◆ Extrait du document
########################################
Le Studio est tout près et je vais retrouver Ravi et Udupa qui terminent des prises. Cette fois-ci, c’est du konnakol, c’est-à-dire des rythmes chantés en onomatopées indiennes à 300 km heures, c’est impressionnant, ils sont vraiment vraiment vraiment très très très forts ces musiciens indiens.

abbey road

J’ai le droit de très très beaux sourires et tout le monde est content de me voir arriver, c’est toujours réconfortant. Nous allons aller à l’hôtel et, ce soir, je dînerais tranquillement avec Bram et Federico, le pianiste et le contrebassiste de l’enregistrement qui arrivent de Bruxelles. Une soirée très sympa à échanger autour de Musiques, de valeur des uns et des autres. Ils sont charmants, vraiment délicats, raffinés… Et en plus ce sont des merveilleux musiciens qui ont su parfaitement s’adapter à la commande de cet enregistrement. Encore une très belle rencontre, j’espère que nous arriverons à nous revoir entre la Belgique et la Bretagne dans les mois et les années qui viennent.
########################################
◆ Données fournies
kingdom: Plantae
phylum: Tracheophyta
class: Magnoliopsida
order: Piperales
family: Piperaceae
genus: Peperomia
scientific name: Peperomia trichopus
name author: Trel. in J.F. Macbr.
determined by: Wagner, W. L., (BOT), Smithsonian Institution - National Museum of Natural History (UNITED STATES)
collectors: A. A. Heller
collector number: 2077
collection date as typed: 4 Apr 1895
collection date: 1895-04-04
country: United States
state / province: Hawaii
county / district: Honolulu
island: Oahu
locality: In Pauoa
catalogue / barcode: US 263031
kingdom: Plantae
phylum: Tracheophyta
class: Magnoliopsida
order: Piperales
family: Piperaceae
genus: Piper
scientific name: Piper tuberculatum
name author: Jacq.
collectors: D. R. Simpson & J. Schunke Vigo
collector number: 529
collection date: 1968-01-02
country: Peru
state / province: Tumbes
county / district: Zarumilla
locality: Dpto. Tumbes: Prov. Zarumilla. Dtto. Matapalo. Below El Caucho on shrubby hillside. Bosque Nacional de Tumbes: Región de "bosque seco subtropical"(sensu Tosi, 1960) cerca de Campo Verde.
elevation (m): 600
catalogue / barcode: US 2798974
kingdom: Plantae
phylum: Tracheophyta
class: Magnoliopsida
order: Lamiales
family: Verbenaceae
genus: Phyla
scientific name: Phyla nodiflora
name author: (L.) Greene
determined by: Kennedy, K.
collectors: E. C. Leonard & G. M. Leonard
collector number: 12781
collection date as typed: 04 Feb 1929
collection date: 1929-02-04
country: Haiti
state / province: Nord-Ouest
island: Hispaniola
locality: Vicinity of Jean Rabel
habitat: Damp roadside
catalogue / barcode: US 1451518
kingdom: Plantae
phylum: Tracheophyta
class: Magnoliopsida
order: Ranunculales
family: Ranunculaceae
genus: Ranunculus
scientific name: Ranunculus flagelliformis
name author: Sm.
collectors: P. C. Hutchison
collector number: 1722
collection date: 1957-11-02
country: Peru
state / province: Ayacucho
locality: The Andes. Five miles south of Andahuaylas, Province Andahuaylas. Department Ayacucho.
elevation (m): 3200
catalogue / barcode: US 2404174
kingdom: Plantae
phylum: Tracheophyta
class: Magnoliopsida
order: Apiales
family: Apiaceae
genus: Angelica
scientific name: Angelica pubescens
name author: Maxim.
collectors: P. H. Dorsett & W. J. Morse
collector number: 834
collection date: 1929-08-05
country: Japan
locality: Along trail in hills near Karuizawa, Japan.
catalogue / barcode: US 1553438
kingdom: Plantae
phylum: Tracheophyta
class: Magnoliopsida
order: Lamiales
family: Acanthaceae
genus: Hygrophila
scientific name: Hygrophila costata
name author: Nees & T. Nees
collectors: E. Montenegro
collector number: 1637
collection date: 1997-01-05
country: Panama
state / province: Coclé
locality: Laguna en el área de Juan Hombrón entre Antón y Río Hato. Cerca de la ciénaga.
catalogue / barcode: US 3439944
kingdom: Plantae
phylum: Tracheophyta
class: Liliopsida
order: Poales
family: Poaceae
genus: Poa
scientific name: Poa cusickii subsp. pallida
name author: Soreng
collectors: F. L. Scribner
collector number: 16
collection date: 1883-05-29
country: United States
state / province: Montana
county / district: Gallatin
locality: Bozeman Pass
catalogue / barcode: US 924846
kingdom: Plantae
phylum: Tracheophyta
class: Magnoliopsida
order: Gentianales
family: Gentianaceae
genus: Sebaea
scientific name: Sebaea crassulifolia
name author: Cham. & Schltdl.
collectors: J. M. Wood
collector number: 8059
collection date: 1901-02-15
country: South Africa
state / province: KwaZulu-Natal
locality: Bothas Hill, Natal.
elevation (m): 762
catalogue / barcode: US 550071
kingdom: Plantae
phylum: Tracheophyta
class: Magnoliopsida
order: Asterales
########################################
◆ Consignes
a. Reprenez, s'il vous plaît, le passage de l'extrait qui s'ouvre sur les mots contenant « J’ai le droit » et se clôt sur « années qui viennent. ».
b. Relevez tous les prénoms de personnes mentionnés dans l'extrait.

◆ Réponses
a.
J’ai le droit de très très beaux sourires et tout le monde est content de me voir arriver, c’est toujours réconfortant. Nous allons aller à l’hôtel et, ce soir, je dînerais tranquillement avec Bram et Federico, le pianiste et le contrebassiste de l’enregistrement qui arrivent de Bruxelles. Une soirée très sympa à échanger autour de Musiques, de valeur des uns et des autres. Ils sont charmants, vraiment délicats, raffinés… Et en plus ce sont des merveilleux musiciens qui ont su parfaitement s’adapter à la commande de cet enregistrement. Encore une très belle rencontre, j’espère que nous arriverons à nous revoir entre la Belgique et la Bretagne dans les mois et les années qui viennent.

b. Ravi, Udupa, Bram, Federico